[What is expected] Leave the pictures out and restate every line below exactly.

[Data records]
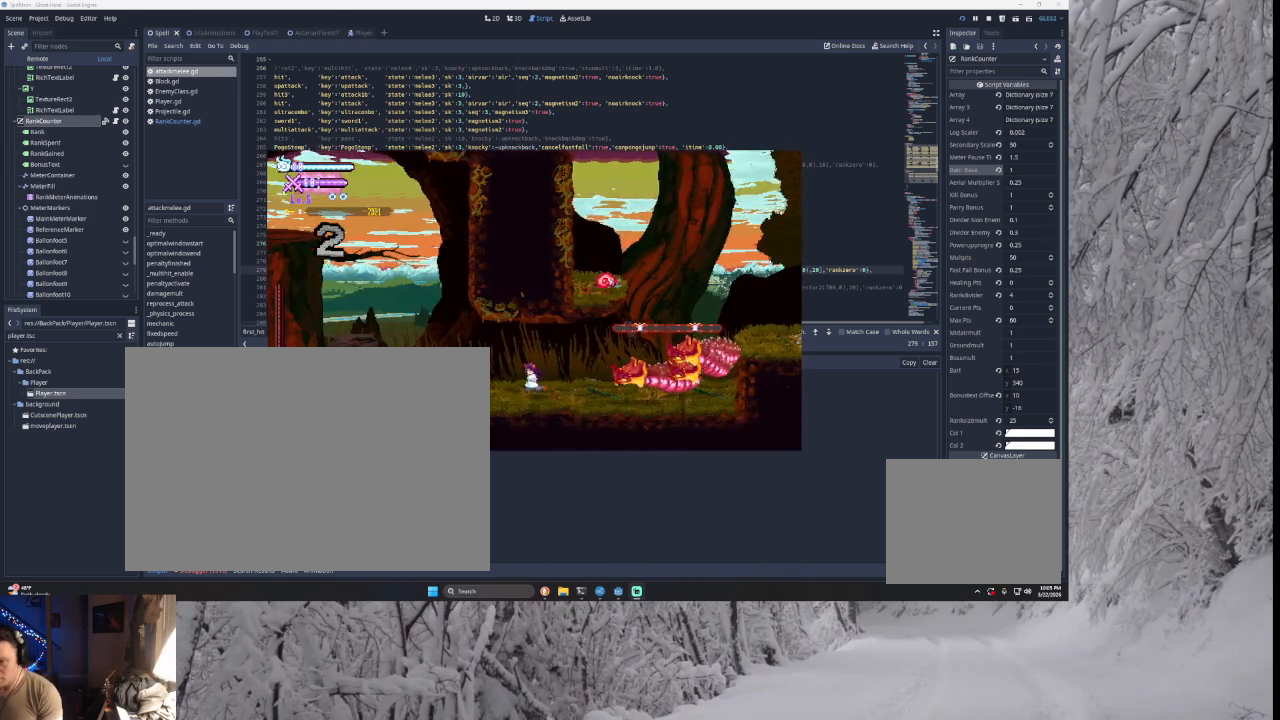
{"buttons": [], "left_stick": "left", "right_stick": "center", "events": []}
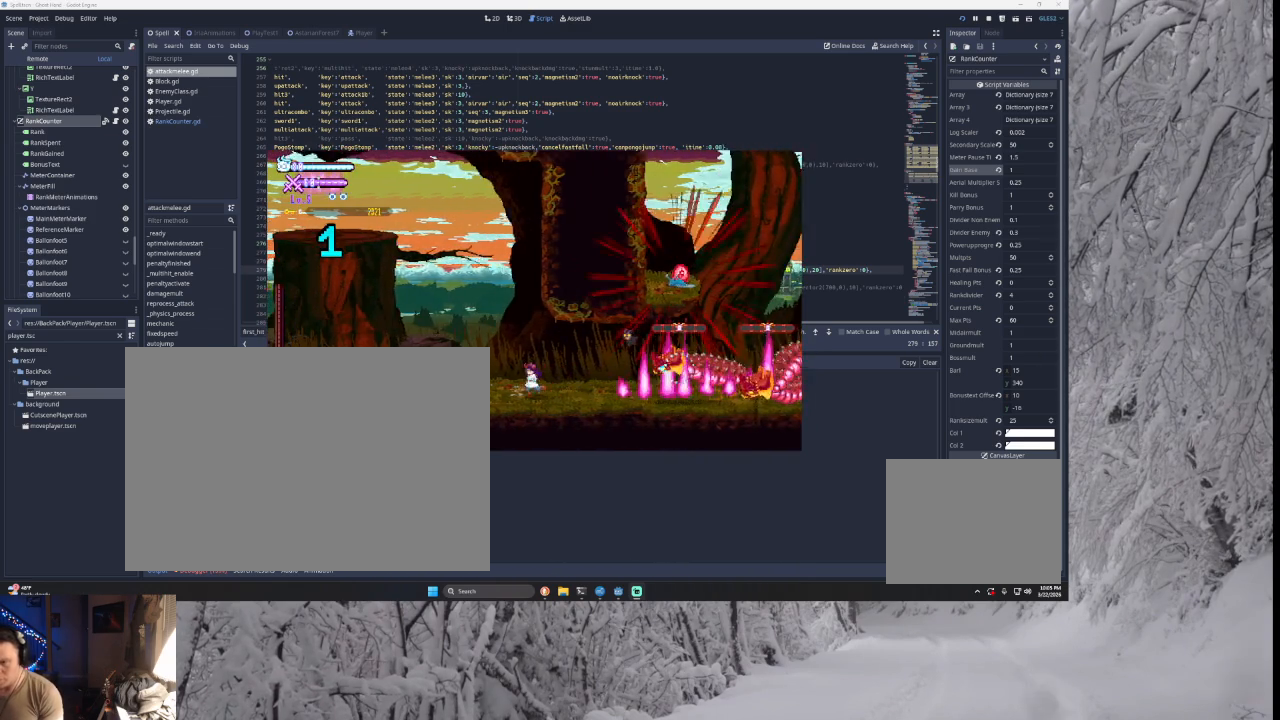
{"buttons": ["TRIANGLE"], "left_stick": "right", "right_stick": "center", "events": [[67, "TRIANGLE", "down"], [367, "TRIANGLE", "up"], [367, "left_stick", "right"], [433, "TRIANGLE", "down"]]}
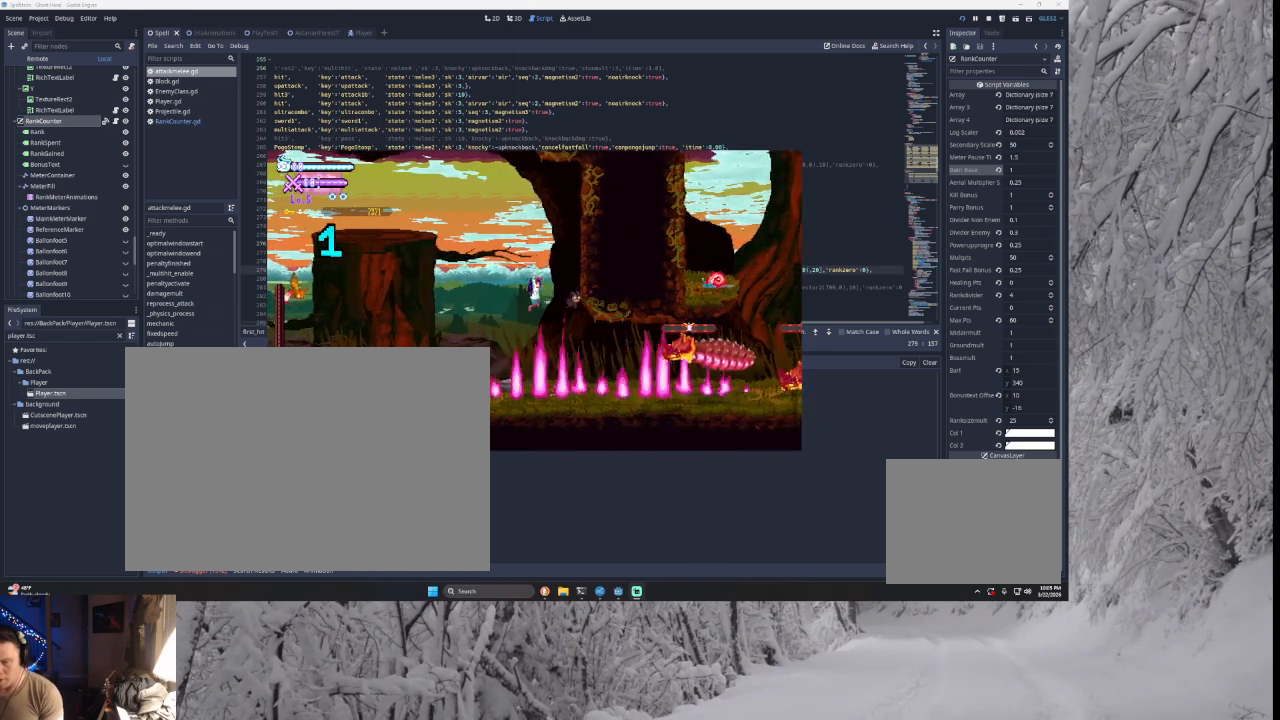
{"buttons": ["TRIANGLE"], "left_stick": "left", "right_stick": "center", "events": [[233, "TRIANGLE", "up"], [367, "left_stick", "center"], [400, "TRIANGLE", "down"], [500, "left_stick", "left"]]}
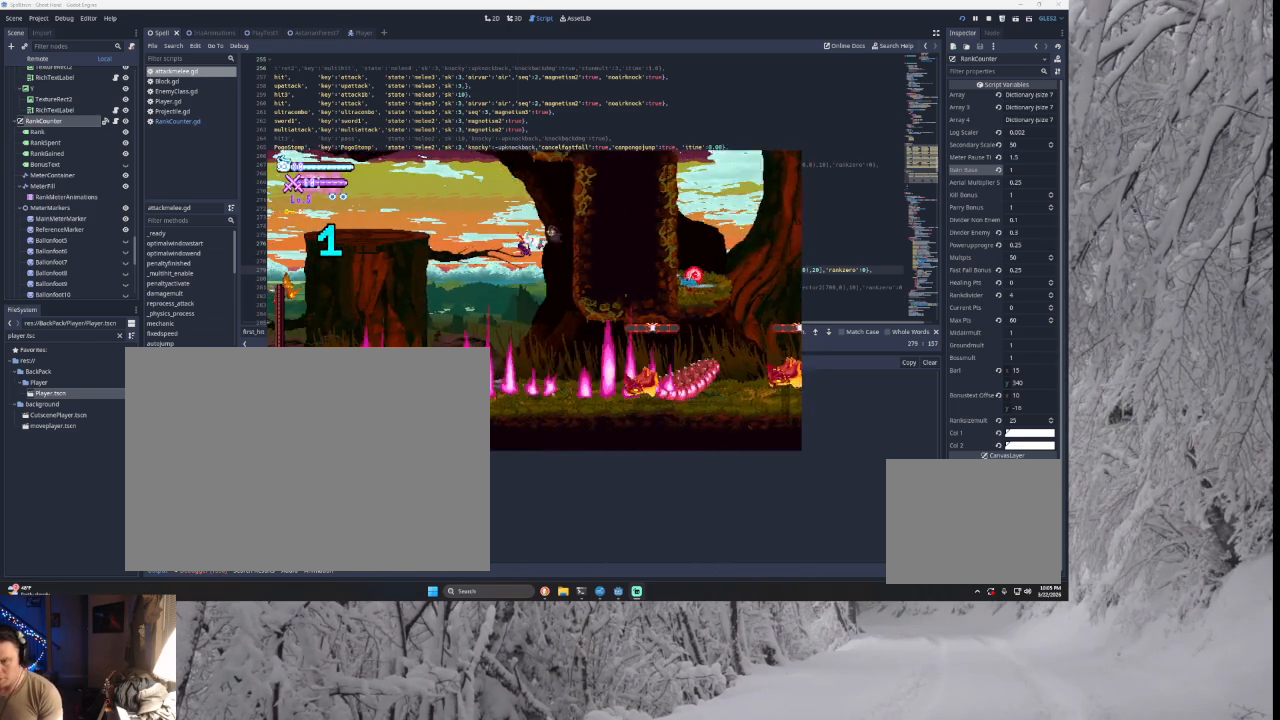
{"buttons": ["L2", "L3"], "left_stick": "left", "right_stick": "center", "events": [[133, "L2", "down"], [167, "L3", "down"], [167, "TRIANGLE", "up"], [333, "right_stick", "down"], [400, "right_stick", "center"]]}
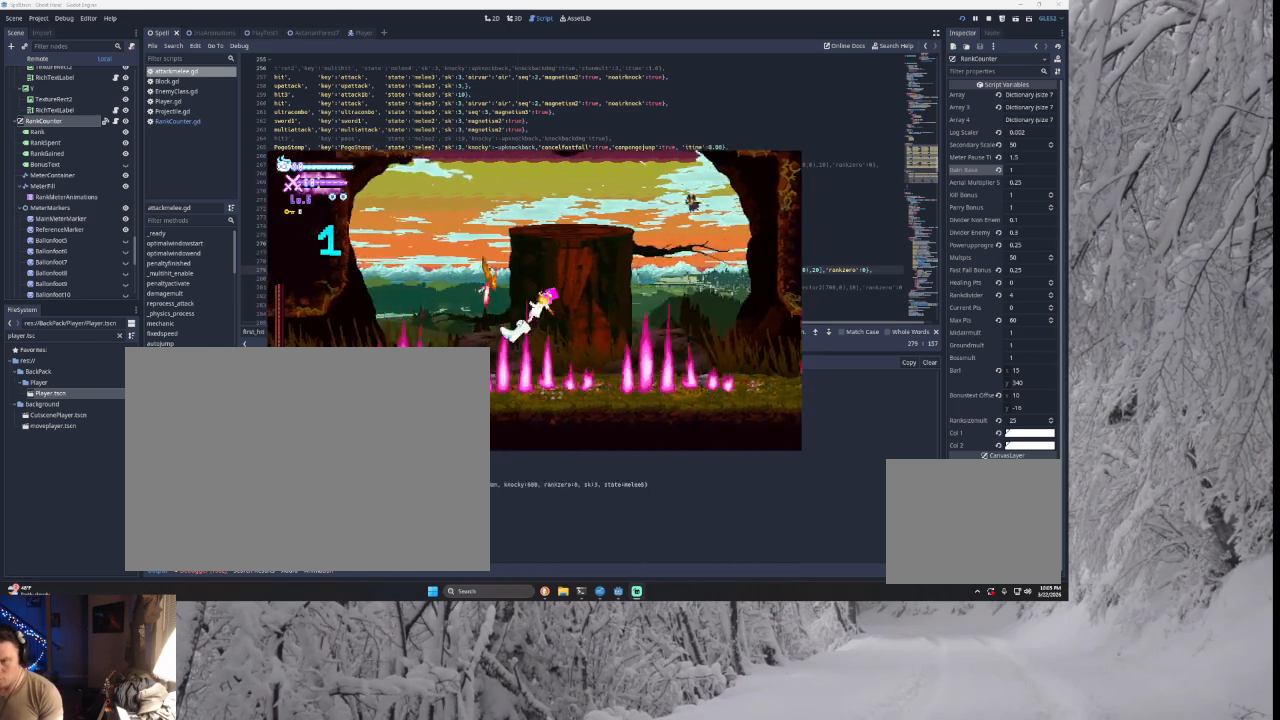
{"buttons": [], "left_stick": "left", "right_stick": "center", "events": [[267, "TRIANGLE", "down"], [300, "L2", "up"], [300, "L3", "up"], [467, "TRIANGLE", "up"]]}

[Expected output]
{"buttons": [], "left_stick": "left", "right_stick": "center", "events": []}
{"buttons": ["TRIANGLE"], "left_stick": "right", "right_stick": "center", "events": [[67, "TRIANGLE", "down"], [367, "TRIANGLE", "up"], [367, "left_stick", "right"], [433, "TRIANGLE", "down"]]}
{"buttons": ["TRIANGLE"], "left_stick": "left", "right_stick": "center", "events": [[233, "TRIANGLE", "up"], [367, "left_stick", "center"], [400, "TRIANGLE", "down"], [500, "left_stick", "left"]]}
{"buttons": ["L2", "L3"], "left_stick": "left", "right_stick": "center", "events": [[133, "L2", "down"], [167, "L3", "down"], [167, "TRIANGLE", "up"], [333, "right_stick", "down"], [400, "right_stick", "center"]]}
{"buttons": [], "left_stick": "left", "right_stick": "center", "events": [[267, "TRIANGLE", "down"], [300, "L2", "up"], [300, "L3", "up"], [467, "TRIANGLE", "up"]]}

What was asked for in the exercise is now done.